What if the Challenger Disaster of 1986 won't happen?

On January 28, 1986, the NASA shuttle orbiter mission STS-51-L and the tenth flight of Space Shuttle Challenger (OV-99) broke apart 73 seconds into its flight, killing all seven crew members, which consisted of five NASA astronauts and two payload specialists. The spacecraft disintegrated over the Atlantic Ocean, off the coast of Cape Canaveral, Florida, at 11:39 EST (16:39 UTC). Disintegration of the vehicle began after an O-ring seal in its right solid rocket booster (SRB) failed at liftoff. The O-ring was not designed to fly under unusually cold conditions as in this launch. Its failure caused a breach in the SRB joint it sealed, allowing pressurized burning gas from within the solid rocket motor to reach the outside and impinge upon the adjacent SRB aft field joint attachment hardware and external fuel tank. This led to the separation of the right-hand SRB's aft field joint attachment and the structural failure of the external tank. Aerodynamic forces broke up the orbiter.

In their difference, the IOTL ended in a disaster, but in their timeline, the Challenger lets you to go to the moon and the Air Force decided to make its plans to use the Shuttle for classified military satellite launches from Vandenberg Air Force Base in California, continuing all seven crew members.
 
One of the other effects of Challenger was the end of the idea that NASA could pay for the shuttle through bringing commercial payloads to orbit. NASA originally wanted to do hundreds of lunches per year with the Shuttles to fund the effort. If Challenger survives, then either the Shuttle program ushers a new age of pay as you go space exploration, or an accident just happens later.

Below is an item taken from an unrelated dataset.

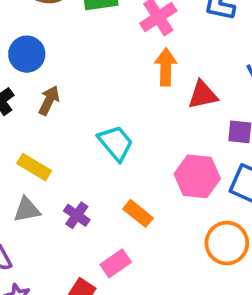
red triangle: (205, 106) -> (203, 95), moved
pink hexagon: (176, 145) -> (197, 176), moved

Retro Report covers this pretty well:
 
Wait, just to clarify, are you saying the orbiter would go to the moon? As far as I know, Shuttles don't have a design capacity to leave low earth orbit. Anyone smarter than me have ideas for the launch system needed? Could you put a LEM type landing system in the payload area?
 

Pangur

Donor
Wait, just to clarify, are you saying the orbiter would go to the moon? As far as I know, Shuttles don't have a design capacity to leave low earth orbit. Anyone smarter than me have ideas for the launch system needed? Could you put a LEM type landing system in the payload area?
There is no way the shuttle is going to the moon. Nearest that you can get is to assemble something in space where the components where brought in to space as cargo
 
The o-ring was the mechanism of this failure. Sysyematic and cultural issues within NASA's safety review process were the causes. Feynman provides a nice summary of this in "What do You Care What Other People Think". The shuttle program, as it was then run, was a disaster waiting to happen. Maybe it's a different failure mechanism on a different day with a different shuttle and a different crew, but before the 80's are over a space shuttle mission is failing. All that came out of the investigation will still come out and the more cautious, pragmatic and ultimately privatised space program will be the end result, just like OTL. Sorry to be a determinist here, but I really don't see it going any other way.
 
STS-27 was a miracle that masked the malpractice by NASA, but in my (amateur) knowledge, they did a pretty deep inspection, including the (much beloved) Canadarm which was inconclusive. If they decided the obiter would be lost, would a rescue mission be logistically possible? I have no idea of late 1980s shuttle prep time.